Records section start

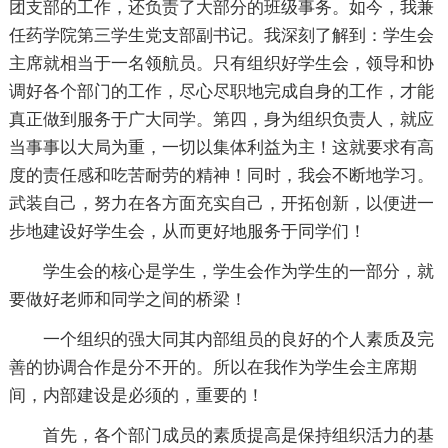
团支部的工作，还负责了大部分的班级事务。如今，我兼
任药学院第三学生党支部副书记。我深刻了解到：学生会
主席就相当于一名领航员。只有组织好学生会，领导和协
调好各个部门的工作，尽心尽职地完成自身的工作，才能
真正做到服务于广大同学。第四，身为组织负责人，就应
当事事以大局为重，一切以集体利益为主！这就要求有高
度的责任感和吃苦耐劳的精神！同时，我会不断地学习。
武装自己，努力在各方面充实自己，开拓创新，以便进一
步地建设好学生会，从而更好地服务于同学们！
学生会的核心是学生，学生会作为学生的一部分，就
要做好老师和同学之间的桥梁！
一个组织的强大同其内部组员的良好的个人素质及完
善的协调合作是分不开的。所以在我作为学生会主席期
间，内部建设是必须的，重要的！
首先，各个部门成员的素质提高是保持组织活力的基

Records section end

**Work to complete:** Reproduce the text read from every row line for line, without changing a character, and leave the pictures out of your answer.

**Answer to this exercise:**
团支部的工作，还负责了大部分的班级事务。如今，我兼
任药学院第三学生党支部副书记。我深刻了解到：学生会
主席就相当于一名领航员。只有组织好学生会，领导和协
调好各个部门的工作，尽心尽职地完成自身的工作，才能
真正做到服务于广大同学。第四，身为组织负责人，就应
当事事以大局为重，一切以集体利益为主！这就要求有高
度的责任感和吃苦耐劳的精神！同时，我会不断地学习。
武装自己，努力在各方面充实自己，开拓创新，以便进一
步地建设好学生会，从而更好地服务于同学们！
学生会的核心是学生，学生会作为学生的一部分，就
要做好老师和同学之间的桥梁！
一个组织的强大同其内部组员的良好的个人素质及完
善的协调合作是分不开的。所以在我作为学生会主席期
间，内部建设是必须的，重要的！
首先，各个部门成员的素质提高是保持组织活力的基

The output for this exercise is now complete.